◆ TASK BRIEF
Convert every line of the records below into a JSON list of strings, one string per line, skipping blank lines. Leave the pictures out of your answer.

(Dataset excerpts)
%%

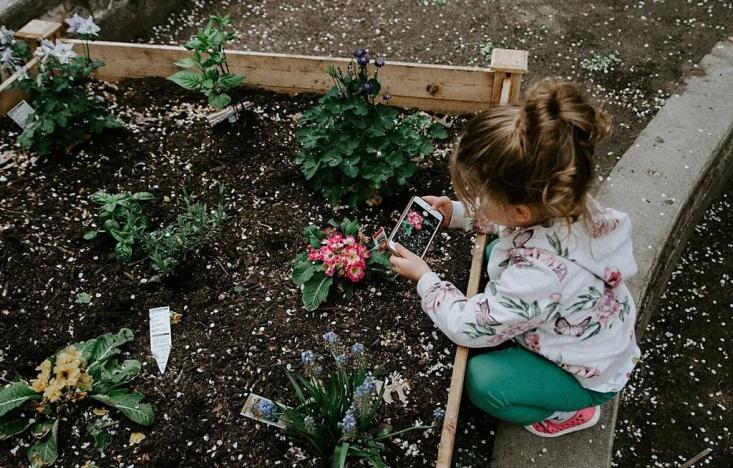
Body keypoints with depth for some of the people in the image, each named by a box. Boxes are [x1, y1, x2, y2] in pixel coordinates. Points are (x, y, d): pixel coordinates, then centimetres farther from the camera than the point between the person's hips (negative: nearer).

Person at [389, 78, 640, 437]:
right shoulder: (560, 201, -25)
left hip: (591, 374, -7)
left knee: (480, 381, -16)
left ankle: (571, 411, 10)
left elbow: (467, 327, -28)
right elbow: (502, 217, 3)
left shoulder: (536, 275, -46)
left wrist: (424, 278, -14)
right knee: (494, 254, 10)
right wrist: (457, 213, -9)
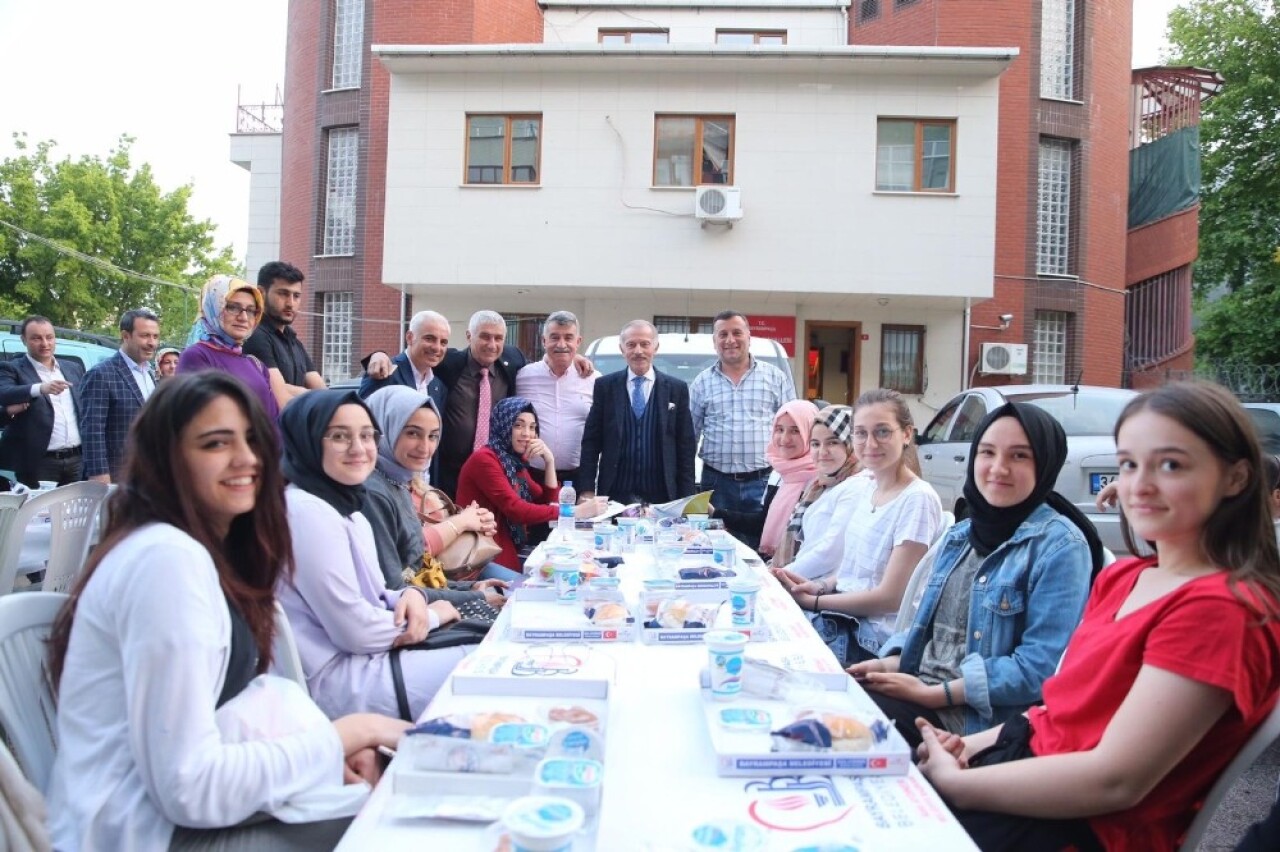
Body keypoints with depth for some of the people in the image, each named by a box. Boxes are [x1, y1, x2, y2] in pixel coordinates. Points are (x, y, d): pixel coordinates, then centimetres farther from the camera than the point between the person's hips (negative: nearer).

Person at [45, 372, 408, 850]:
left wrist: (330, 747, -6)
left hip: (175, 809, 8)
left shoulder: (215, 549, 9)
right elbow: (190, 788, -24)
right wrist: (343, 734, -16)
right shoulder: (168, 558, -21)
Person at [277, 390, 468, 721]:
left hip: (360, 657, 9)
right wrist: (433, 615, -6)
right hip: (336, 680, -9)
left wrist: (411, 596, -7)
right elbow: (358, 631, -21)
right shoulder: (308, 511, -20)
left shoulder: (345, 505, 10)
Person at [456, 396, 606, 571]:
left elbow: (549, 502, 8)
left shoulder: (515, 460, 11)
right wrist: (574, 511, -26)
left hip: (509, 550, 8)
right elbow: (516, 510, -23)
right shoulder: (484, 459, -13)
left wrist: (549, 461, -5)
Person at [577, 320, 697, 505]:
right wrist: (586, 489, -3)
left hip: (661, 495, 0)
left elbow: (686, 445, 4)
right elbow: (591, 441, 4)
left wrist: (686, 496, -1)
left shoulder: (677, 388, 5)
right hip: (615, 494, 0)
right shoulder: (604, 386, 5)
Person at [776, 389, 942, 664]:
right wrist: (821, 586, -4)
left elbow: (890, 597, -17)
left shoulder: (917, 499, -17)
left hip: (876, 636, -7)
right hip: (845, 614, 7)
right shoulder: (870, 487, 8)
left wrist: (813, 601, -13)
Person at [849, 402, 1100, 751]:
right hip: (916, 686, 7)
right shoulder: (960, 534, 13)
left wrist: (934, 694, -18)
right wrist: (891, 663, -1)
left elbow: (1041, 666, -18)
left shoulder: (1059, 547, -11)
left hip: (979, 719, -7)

%%

◆ SOLUTION TO THE PROBLEM
[
  "Body keypoints with depth for some of the people in the image, each named by a box. Boxes are [x1, y1, x2, y2] in pixel coordinates. Points are (x, y, d): pixel coordinates, then centimetres farther from the camera than the point between the person's hips (negative: nearer).",
  "Person at [389, 78, 640, 437]:",
  "right shoulder: (560, 201, -25)",
  "left hip: (591, 374, -7)",
  "left knee: (480, 381, -16)",
  "left ankle: (571, 411, 10)",
  "left elbow: (467, 327, -28)",
  "right elbow: (502, 217, 3)",
  "left shoulder: (536, 275, -46)",
  "left wrist: (424, 278, -14)",
  "right knee: (494, 254, 10)",
  "right wrist: (457, 213, -9)",
  "Body keypoints with depth for some of the people in the image, each named by a box. Boxes are [x1, y1, x2, y2] in pixel coordinates. Points are (x, y, d): pixel coordinates, then centimetres farther from the camera than the point between the person's hips (negative: nearer).",
  "Person at [45, 372, 408, 850]:",
  "left wrist: (330, 747, -6)",
  "left hip: (175, 809, 8)",
  "left shoulder: (215, 549, 9)",
  "right elbow: (190, 788, -24)",
  "right wrist: (343, 734, -16)",
  "right shoulder: (168, 558, -21)",
  "Person at [277, 390, 468, 721]:",
  "left hip: (360, 657, 9)",
  "right wrist: (433, 615, -6)",
  "right hip: (336, 680, -9)",
  "left wrist: (411, 596, -7)",
  "right elbow: (358, 631, -21)",
  "right shoulder: (308, 511, -20)",
  "left shoulder: (345, 505, 10)",
  "Person at [456, 396, 606, 571]:",
  "left elbow: (549, 502, 8)",
  "left shoulder: (515, 460, 11)",
  "right wrist: (574, 511, -26)",
  "left hip: (509, 550, 8)",
  "right elbow: (516, 510, -23)",
  "right shoulder: (484, 459, -13)",
  "left wrist: (549, 461, -5)",
  "Person at [577, 320, 697, 505]:",
  "right wrist: (586, 489, -3)",
  "left hip: (661, 495, 0)",
  "left elbow: (686, 445, 4)",
  "right elbow: (591, 441, 4)",
  "left wrist: (686, 496, -1)",
  "left shoulder: (677, 388, 5)",
  "right hip: (615, 494, 0)",
  "right shoulder: (604, 386, 5)",
  "Person at [776, 389, 942, 664]:",
  "right wrist: (821, 586, -4)",
  "left elbow: (890, 597, -17)",
  "left shoulder: (917, 499, -17)",
  "left hip: (876, 636, -7)",
  "right hip: (845, 614, 7)",
  "right shoulder: (870, 487, 8)",
  "left wrist: (813, 601, -13)",
  "Person at [849, 402, 1100, 751]:",
  "right hip: (916, 686, 7)",
  "right shoulder: (960, 534, 13)",
  "left wrist: (934, 694, -18)",
  "right wrist: (891, 663, -1)",
  "left elbow: (1041, 666, -18)",
  "left shoulder: (1059, 547, -11)",
  "left hip: (979, 719, -7)"
]